Avant garde, no?

Okaaay...

Firstly, witness this strange internet exchange between me and my 13 year old cousin, Tom.

He logged on, and I saw his MSN name (rootarama titasaurus), and felt that I simply had to comment.

Dr. Cam Sexenheimer - Today's Pig Is Tomorrow's Bacon says:
Oh my dear sweet lord.
Tom says:
howzit goin
Dr. Cam Sexenheimer - Today's Pig Is Tomorrow's Bacon says:
Le fine, you crazy cat.
Dr. Cam Sexenheimer - Today's Pig Is Tomorrow's Bacon says:
What's all this rootarama, titasaurus business?
Dr. Cam Sexenheimer - Today's Pig Is Tomorrow's Bacon says:
Have you gone crazy?
Tom says:
no
Dr. Cam Sexenheimer - Today's Pig Is Tomorrow's Bacon says:
You've gone mad, haven't you.
Tom says:
no
Dr. Cam Sexenheimer - Today's Pig Is Tomorrow's Bacon says:
All of the anguish and angst that comes with being 13 has sent you off the rocker.
Dr. Cam Sexenheimer - Today's Pig Is Tomorrow's Bacon says:
NURSE!
Dr. Cam Sexenheimer - Today's Pig Is Tomorrow's Bacon says:
Get this man some powerful sedatives, please!
Dr. Cam Sexenheimer - Today's Pig Is Tomorrow's Bacon says:
He's gone mad!
Tom says:
i thought i was the mad 1
Dr. Cam Sexenheimer - Today's Pig Is Tomorrow's Bacon says:
Hey?

At this point he blocked me. My own flesh and blood!

Anyway, the point is this: What a fucking horrible morning I had.

I awoke at 7. Ah, it's time to wake up. I looked at the alarm clock. The treachaurious alarm clock. It's steely red plastic gaze met my own, as if to say, "What of it, Cam?"

What of it? WHAT OF IT? You were supposed to wake me up at 20 past 5! TWENTY PAST FIVE, YOU FUCKING HACK ALARM CLOCK.

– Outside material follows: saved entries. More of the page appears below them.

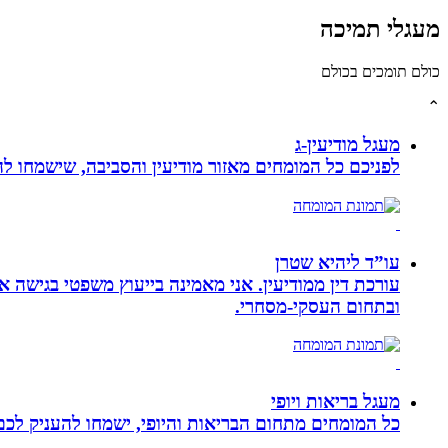
מעגלי תמיכה
כולם תומכים בכולם
⌃
מעגל מודיעין-ג
לפניכם כל המומחים מאזור מודיעין והסביבה, שישמחו לה
עו”ד ליהיא שטרן
עורכת דין ממודיעין. אני מאמינה בייעוץ משפטי בגישה 
ובתחום העסקי-מסחרי.
מעגל בריאות ויופי
כל המומחים מתחום הבריאות והיופי, ישמחו להעניק לכם 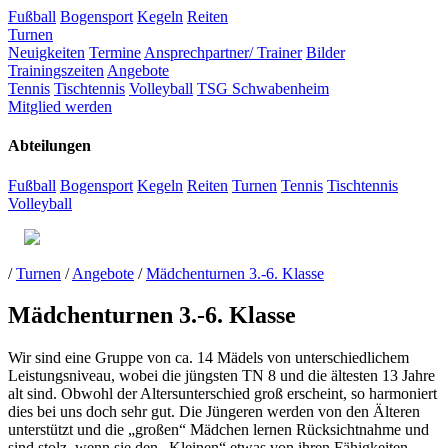
Fußball
Bogensport
Kegeln
Reiten
Turnen
Neuigkeiten
Termine
Ansprechpartner/ Trainer
Bilder
Trainingszeiten
Angebote
Tennis
Tischtennis
Volleyball
TSG Schwabenheim
Mitglied werden
Abteilungen
Fußball
Bogensport
Kegeln
Reiten
Turnen
Tennis
Tischtennis
Volleyball
/
Turnen
/
Angebote
/
Mädchenturnen 3.-6. Klasse
Mädchenturnen 3.-6. Klasse
Wir sind eine Gruppe von ca. 14 Mädels von unterschiedlichem
Leistungsniveau, wobei die jüngsten TN 8 und die ältesten 13 Jahre
alt sind. Obwohl der Altersunterschied groß erscheint, so harmoniert
dies bei uns doch sehr gut. Die Jüngeren werden von den Älteren
unterstützt und die „großen“ Mädchen lernen Rücksichtnahme und
sind stolz, wenn sie den „Kleinen“ etwas von ihren Fähigkeiten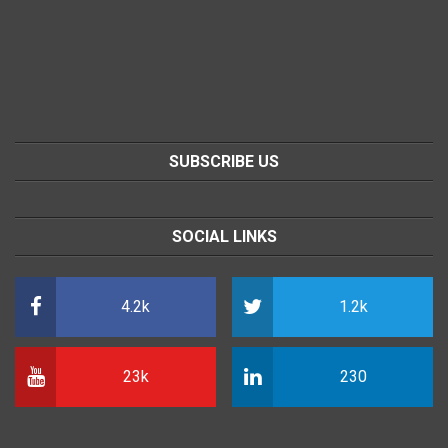
SUBSCRIBE US
SOCIAL LINKS
4.2k
1.2k
23k
230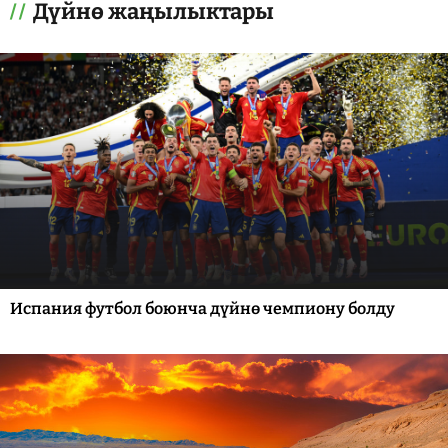
Дүйнө жаңылыктары
Испания футбол боюнча дүйнө чемпиону болду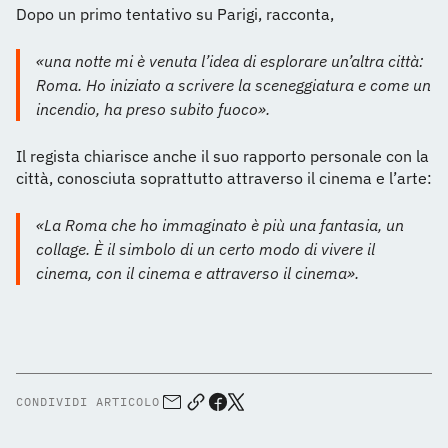
Dopo un primo tentativo su Parigi, racconta,
«una notte mi è venuta l’idea di esplorare un’altra città:
Roma. Ho iniziato a scrivere la sceneggiatura e come un
incendio, ha preso subito fuoco».
Il regista chiarisce anche il suo rapporto personale con la
città, conosciuta soprattutto attraverso il cinema e l’arte:
«La Roma che ho immaginato è più una fantasia, un
collage. È il simbolo di un certo modo di vivere il
cinema, con il cinema e attraverso il cinema».
CONDIVIDI ARTICOLO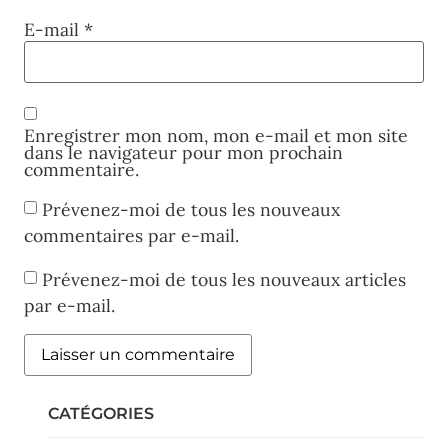
E-mail
*
Enregistrer mon nom, mon e-mail et mon site
dans le navigateur pour mon prochain
commentaire.
Prévenez-moi de tous les nouveaux
commentaires par e-mail.
Prévenez-moi de tous les nouveaux articles
par e-mail.
CATÉGORIES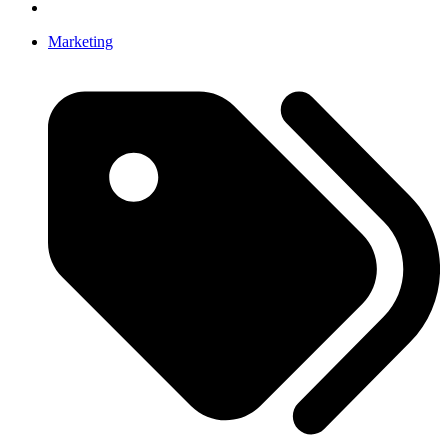
Marketing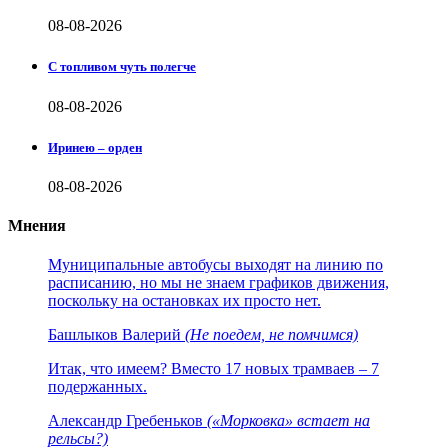
08-08-2026
С топливом чуть полегче
08-08-2026
Иринею – орден
08-08-2026
Мнения
Муниципальные автобусы выходят на линию по
расписанию, но мы не знаем графиков движения,
поскольку на остановках их просто нет.
Башлыков Валерий
(Не поедем, не помчимся)
Итак, что имеем? Вместо 17 новых трамваев – 7
подержанных.
Александр Гребеньков
(«Морковка» встает на
рельсы?)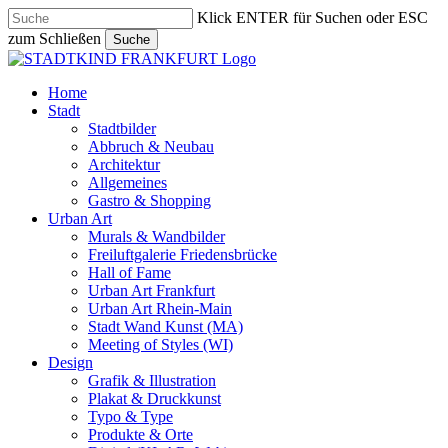
Skip
Klick ENTER für Suchen oder ESC
to
zum Schließen
Suche
main
Close
content
Search
search
Menu
Home
Stadt
Stadtbilder
Abbruch & Neubau
Architektur
Allgemeines
Gastro & Shopping
Urban Art
Murals & Wandbilder
Freiluftgalerie Friedensbrücke
Hall of Fame
Urban Art Frankfurt
Urban Art Rhein-Main
Stadt Wand Kunst (MA)
Meeting of Styles (WI)
Design
Grafik & Illustration
Plakat & Druckkunst
Typo & Type
Produkte & Orte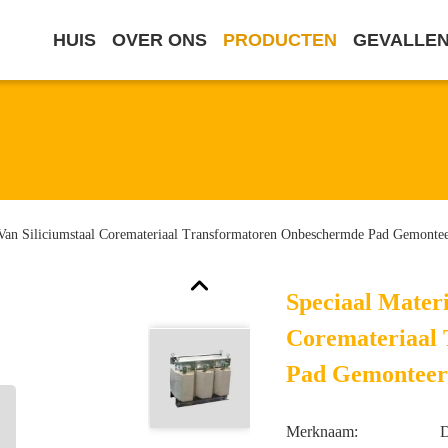
HUIS
OVER ONS
PRODUCTEN
GEVALLE
 Van Siliciumstaal Coremateriaal Transformatoren Onbeschermde Pad Gemonte
Speciaal Materi
Coremateriaal
Pad Gemonteer
Merknaam: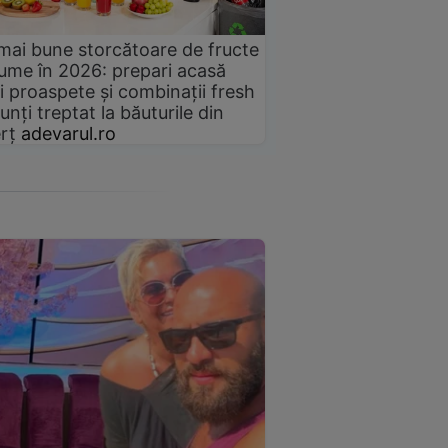
mai bune storcătoare de fructe
gume în 2026: prepari acasă
i proaspete și combinații fresh
unți treptat la băuturile din
rț
adevarul.ro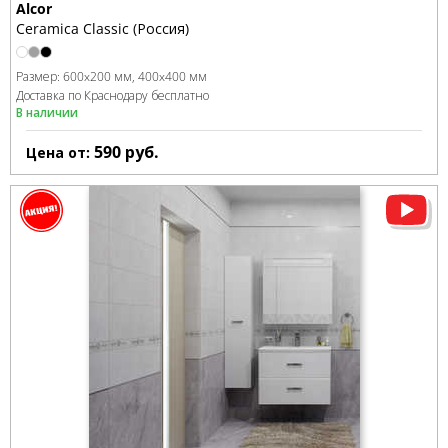
Alcor
Ceramica Classic (Россия)
Размер:
600x200 мм
400x400 мм
Доставка по Краснодару бесплатно
В наличии
590
руб.
Цена от: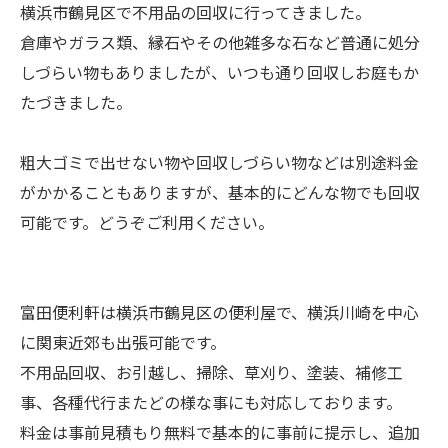
横浜市鶴見区で不用品の回収に行ってきました。
倉庫やガラス類、縁石やその他雑多な石など普通に処分
しづらい物もありましたが、いつも通り回収しお庭もか
たづきました。
粗大ゴミで出せない物や回収しづらい物などは別途料金
がかかることもありますが、基本的にどんな物でも回収
可能です。どうぞご利用ください。
富田便利軒は横浜市鶴見区の便利屋で、横浜川崎を中心
に関東近郊も出張可能です。
不用品回収、お引越し、掃除、草刈り、塗装、補修工
事、各種代行またどの様な事にも対応しております。
料金は事前見積もり無料で基本的に事前に提示し、追加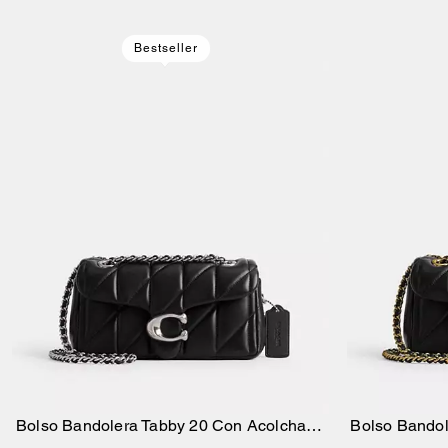
Bestseller
Bolso Bandolera Tabby 20 Con Acolchado
Bolso Bandol
Añadir A La Cesta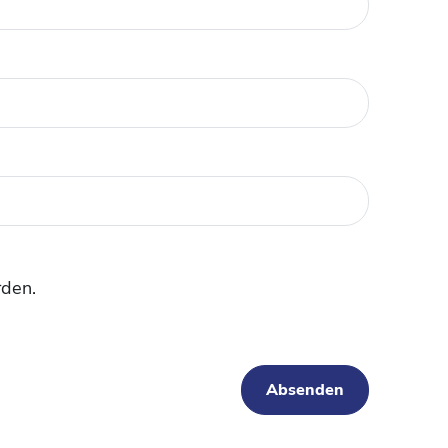
rden.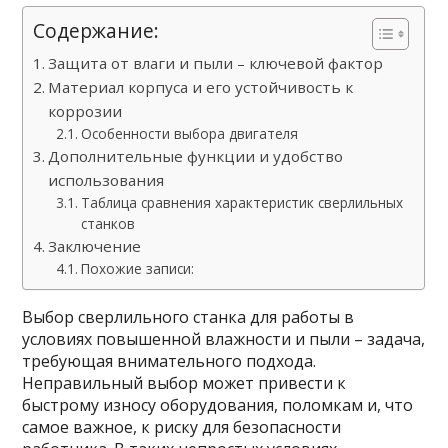
Содержание:
Защита от влаги и пыли – ключевой фактор
Материал корпуса и его устойчивость к
коррозии
Особенности выбора двигателя
Дополнительные функции и удобство
использования
Таблица сравнения характеристик сверлильных
станков
Заключение
Похожие записи:
Выбор сверлильного станка для работы в
условиях повышенной влажности и пыли – задача,
требующая внимательного подхода.
Неправильный выбор может привести к
быстрому износу оборудования, поломкам и, что
самое важное, к риску для безопасности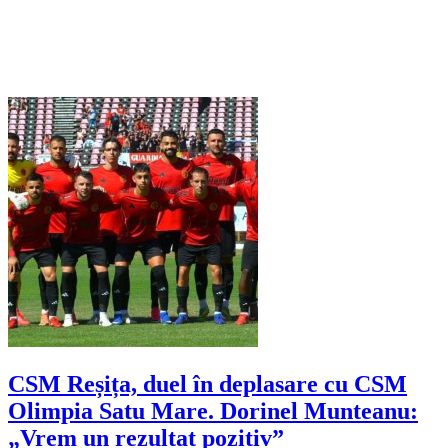
CSM Reșița, duel în deplasare cu CSM
Olimpia Satu Mare. Dorinel Munteanu:
„Vrem un rezultat pozitiv”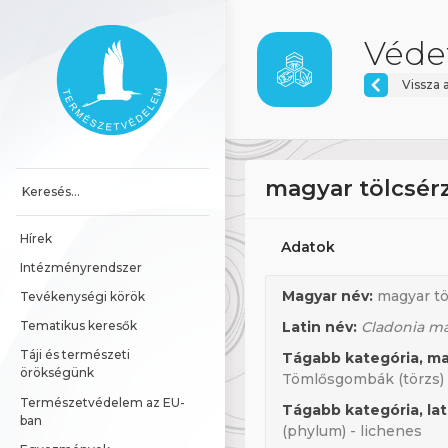
Ugrás a tartalomhoz
Főoldal
Védet
Vissza 
magyar tölcsé
Hírek
Adatok
Intézményrendszer
Magyar név:
magyar t
Tevékenységi körök
Latin név:
Cladonia ma
Tematikus keresők
Táji és természeti 
Tágabb kategória, ma
örökségünk
Tömlősgombák (törzs)
Természetvédelem az EU-
Tágabb kategória, lat
ban
(phylum) - lichenes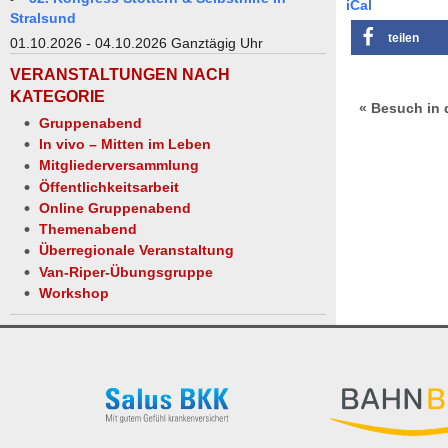
iCal
Stralsund
teilen
01.10.2026 - 04.10.2026 Ganztägig Uhr
VERANSTALTUNGEN NACH
KATEGORIE
« Besuch in
Gruppenabend
In vivo – Mitten im Leben
Mitgliederversammlung
Öffentlichkeitsarbeit
Online Gruppenabend
Themenabend
Überregionale Veranstaltung
Van-Riper-Übungsgruppe
Workshop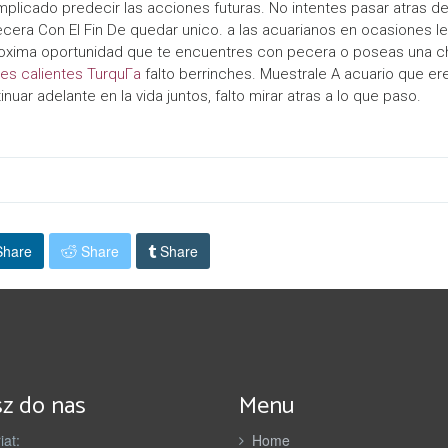
licado predecir las acciones futuras. No intentes pasar atras de
n
cera Con El Fin De quedar unico. a las acuarianos en ocasiones l
e
roxima oportunidad que te encuentres con pecera o poseas una charla
es calientes TurquГ­a
falto berrinches. Muestrale A acuario que ere
r
uar adelante en la vida juntos, falto mirar atras a lo que paso.
z
y
hare
Share
Share
z do nas
Menu
iat:
Home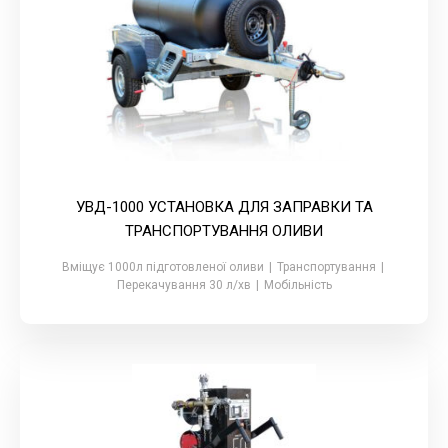
УВД-1000 УСТАНОВКА ДЛЯ ЗАПРАВКИ ТА
ТРАНСПОРТУВАННЯ ОЛИВИ
Вміщує 1000л підготовленої оливи
|
Транспортування
|
Перекачування 30 л/хв
|
Мобільність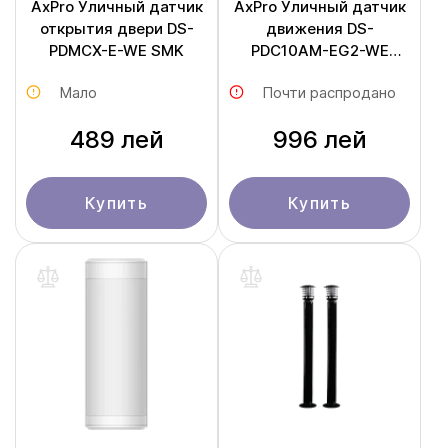
AxPro Уличный датчик
AxPro Уличный датчик
открытия двери DS-
движения DS-
PDMCX-E-WE SMK
PDC10AM-EG2-WE
Outdoor PIR Curtain
Мало
Почти распродано
489 лей
996 лей
Купить
Купить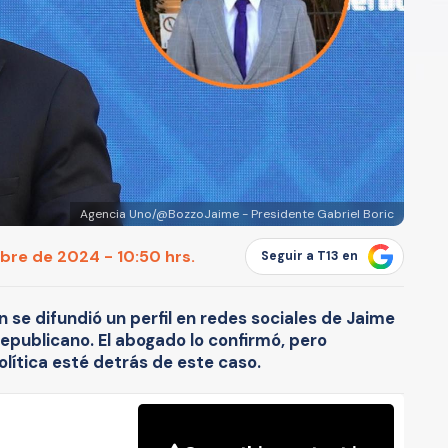
Agencia Uno/@BozzoJaime - Presidente Gabriel Boric
bre de 2024 - 10:50 hrs.
Seguir a T13 en
 se difundió un perfil en redes sociales de Jaime
republicano. El abogado lo confirmó, pero
olítica esté detrás de este caso.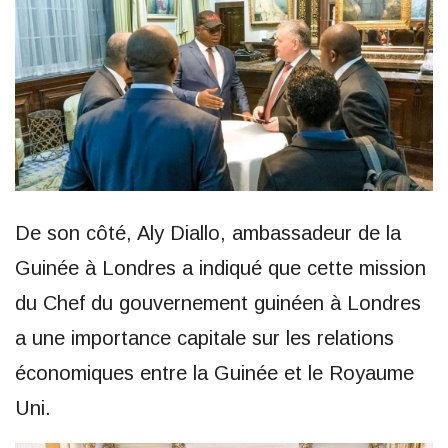
De son côté, Aly Diallo, ambassadeur de la
Guinée à Londres a indiqué que cette mission
du Chef du gouvernement guinéen à Londres
a une importance capitale sur les relations
économiques entre la Guinée et le Royaume
Uni.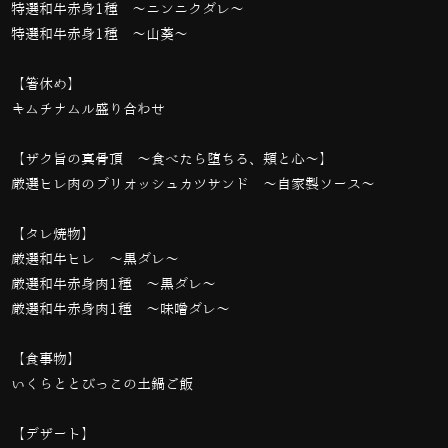
特選和牛赤身1種 ～ニンニクダレ～
特選和牛赤身1種 ～山葵～
【箸休め】
キムチナムル盛り合わせ
【ザク旨の真骨頂 ～食べたら堕ちる、頬と心～】
厳選ヒレ肉のブリオッシュカツサンド ～自家製ソース～
【タレ焼物】
厳選和牛ヒレ ～黒ダレ～
厳選和牛赤身肉1種 ～黒ダレ～
厳選和牛赤身肉1種 〜味噌ダレ〜
【食事物】
いくらととびっこの土鍋ご飯
【デザート】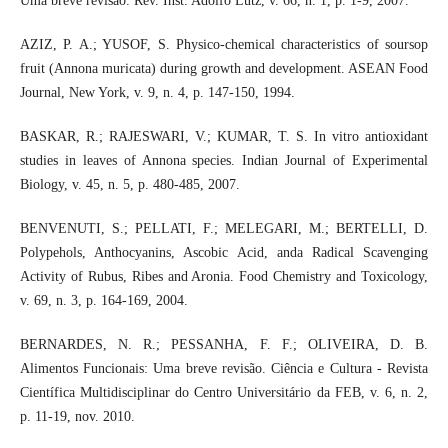
Uma breve revisão. Rev. Inst. Adolfo Lutz, v. 66, n. 1, p. 1-9, 2007.
AZIZ, P. A.; YUSOF, S. Physico-chemical characteristics of soursop
fruit (Annona muricata) during growth and development. ASEAN Food
Journal, New York, v. 9, n. 4, p. 147-150, 1994.
BASKAR, R.; RAJESWARI, V.; KUMAR, T. S. In vitro antioxidant
studies in leaves of Annona species. Indian Journal of Experimental
Biology, v. 45, n. 5, p. 480-485, 2007.
BENVENUTI, S.; PELLATI, F.; MELEGARI, M.; BERTELLI, D.
Polypehols, Anthocyanins, Ascobic Acid, anda Radical Scavenging
Activity of Rubus, Ribes and Aronia. Food Chemistry and Toxicology,
v. 69, n. 3, p. 164-169, 2004.
BERNARDES, N. R.; PESSANHA, F. F.; OLIVEIRA, D. B.
Alimentos Funcionais: Uma breve revisão. Ciência e Cultura - Revista
Científica Multidisciplinar do Centro Universitário da FEB, v. 6, n. 2,
p. 11-19, nov. 2010.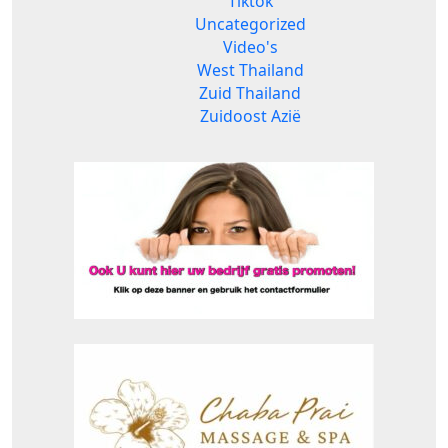
Tiktok
Uncategorized
Video's
West Thailand
Zuid Thailand
Zuidoost Azië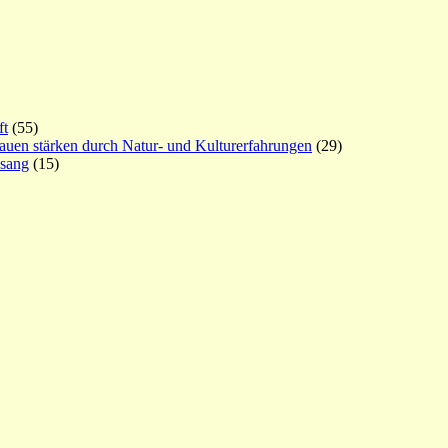
ft
(55)
rauen stärken durch Natur- und Kulturerfahrungen
(29)
esang
(15)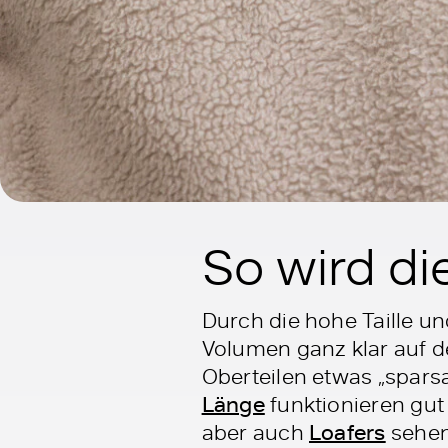
So wird di
Durch die hohe Taille u
Volumen ganz klar auf de
Oberteilen etwas „spars
Länge
funktionieren gut
aber auch
Loafers
sehen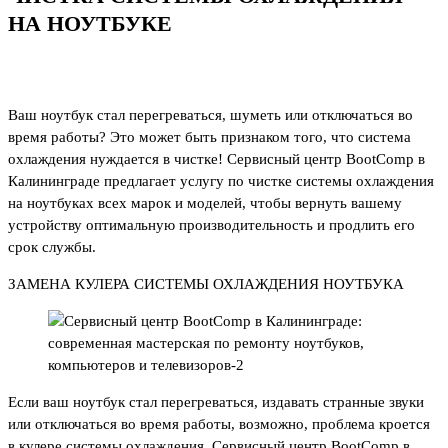
НА НОУТБУКЕ
Ваш ноутбук стал перегреваться, шуметь или отключаться во
время работы? Это может быть признаком того, что система
охлаждения нуждается в чистке! Сервисный центр BootComp в
Калининграде предлагает услугу по чистке системы охлаждения
на ноутбуках всех марок и моделей, чтобы вернуть вашему
устройству оптимальную производительность и продлить его
срок службы.
ЗАМЕНА КУЛЕРА СИСТЕМЫ ОХЛАЖДЕНИЯ НОУТБУКА
Если ваш ноутбук стал перегреваться, издавать странные звуки
или отключаться во время работы, возможно, проблема кроется
в кулере системы охлаждения. Сервисный центр BootComp в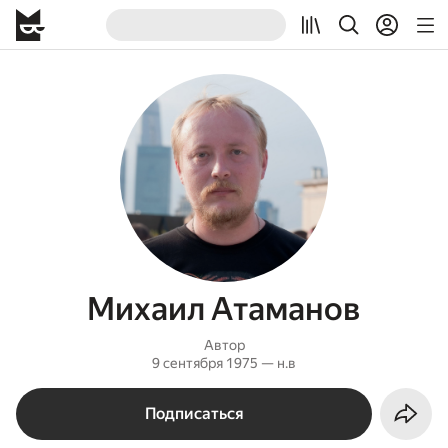
Михаил Атаманов
Автор
9 сентября 1975 — н.в
Подписаться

But then I realised... all this anger... was misplaced?

I looked across at my stereo. My stereo... I'd slaved long and hard in the hell that is the food service industry at less than minimum wage to purchase that stereo. And now, it was like the stereo had somehow grown arms and had attained consciousness and was aware that, yes, I had at one point allowed my sister to play a CD on it that included a song by Britney Spears, and it had also grown legs and attained a knife by some nefarious means and now it was stabbing me in the back.

What all this means, of course, is that it too had failed to wake me up at the aformentioned godawfully early time of 20 past 5.

But had they failed? Or was I the victim of... SABOTAGE.

I got out of bed and asked various housemates if they had deactivated my various alarm clocks. The answer, "No."

Then how?

Could it be that...I... in my sleep... turned off the alarms? The red plastic one, perhaps. But not the stereo. That would have involved actually getting up.

By the time I reached this conclusion, I was at work, some 45 minutes away, and I remembered the godawful reason why I wanted to be up at 5 in the first place.